ByKen Sweet Ap Business Writer
May 09, 2022, 4:58 PM
The Federal Reserve Building on Constitution Avenue in Washington is seen Aug. 2, 2017, in Washington. The Federal Reserve said Monday, May 9, 2022 that Russia's war in Ukraine and surging inflation are now the greatest threats facing the global econ
The Federal Reserve Building on Constitution Avenue in Washington is seen Aug. 2, 2017, in Washington. The Federal Reserve said Monday, May 9, 2022 that Russia's war in Ukraine and surging inflation are now the greatest threats facing the global economy, supplanting the coronavirus pandemic. (AP Photo/Pablo Martinez Monsivais)
The Associated Press

NEW YORK -- The Federal Reserve said Monday that Russia's war in Ukraine and surging inflation are now the greatest threats facing the global financial system, supplanting the coronavirus pandemic.

The observations came in the Fed’s semiannual Financial Stability Report that looks at trends in trading and investing as well as broad economic issues. The report is not an economic forecast, and does not try to predict the next risk to the financial system. But it does highlight areas of concern to central bankers.

The Fed said economic uncertainty has increased since the bank's previous report, with Ukraine war being a big part of the deterioration. The bank also highlighted the large fluctuations in asset prices — from Treasuries to stocks — as investors reevaluate risk in a high-inflation environment.

“Inflation has been higher and more persistent than expected, even before the invasion of Ukraine, and uncertainty over the inflation outlook poses risks to financial conditions and economic activity," the Fed said in its report.
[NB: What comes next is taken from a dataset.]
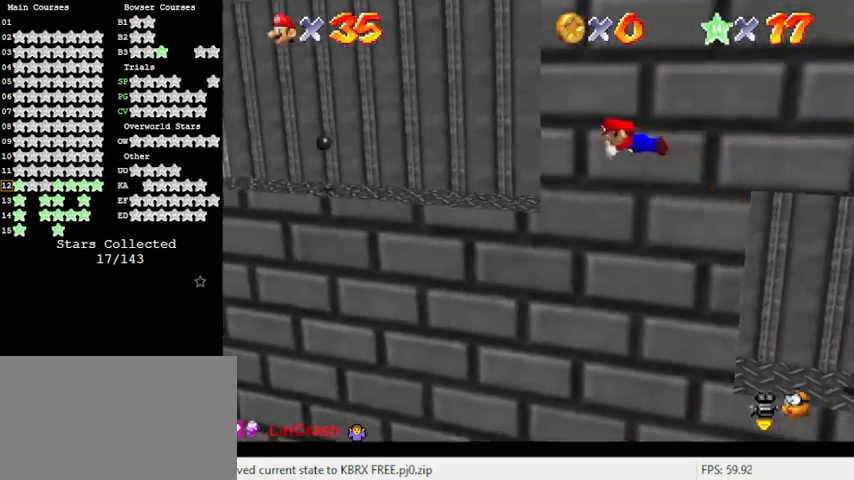
{"keys": ["up"], "events": [[67, "up", "down"], [100, "ctrl", "up"], [100, "shift", "up"], [267, "left", "up"]]}
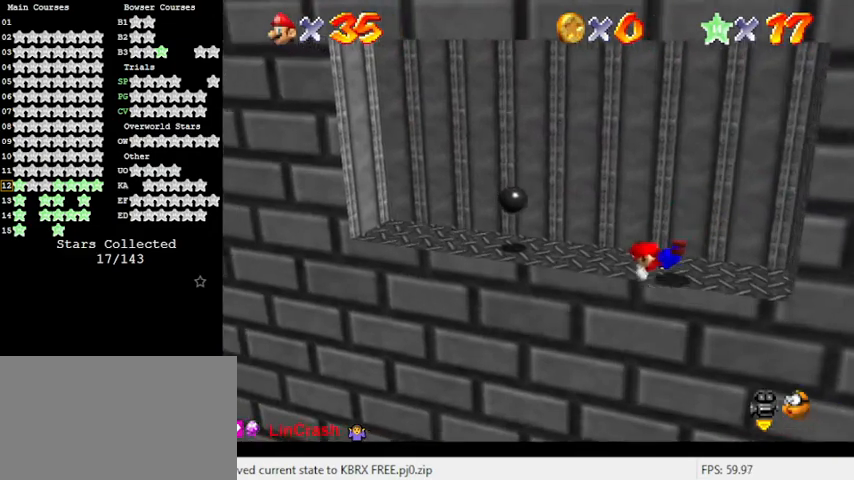
{"keys": ["right"], "events": [[33, "right", "down"], [100, "up", "up"], [133, "shift", "down"], [267, "shift", "up"]]}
The Fed said persistently high inflation may require central bankers to quickly raise interest rates, which could also be a potential risk for financial instability in the form of lower economic output as well as higher borrowing costs for individuals and businesses. It could cause debt levels, which the Fed says are elevated but not yet a major concern, to become unsustainable for some businesses.

"Further adverse surprises in inflation and interest rates, particularly if accompanied by a decline in economic activity, could negatively affect the financial system,” the bank said.

For individuals, inflation could cause job losses as the Fed increases interest rates, which could also impact the housing market through higher mortgage rates, the bank said.

Because the report reflects the Fed's thinking, its conclusions could be part of the backdrop when the central bank conducts its annual stress tests of the nation's biggest banks in the coming weeks. The Fed used previous reports to highlight the pandemic as well as last year's interest in “meme” stocks such as GameStop and AMC Entertainment.

In a statement, Fed Governor Lael Brainard also cited the recent volatility in the commodity markets as a place of potential risk. While gyrations in the energy market have made headlines for several weeks now, there have been other commodity markets — particularly those for industrial metals like nickel, zinc and lithium — that have seen large fluctuations.

“The Federal Reserve is working with domestic and international regulators to better understand the exposures of commodity market participants and their linkages with the core financial system,” she said.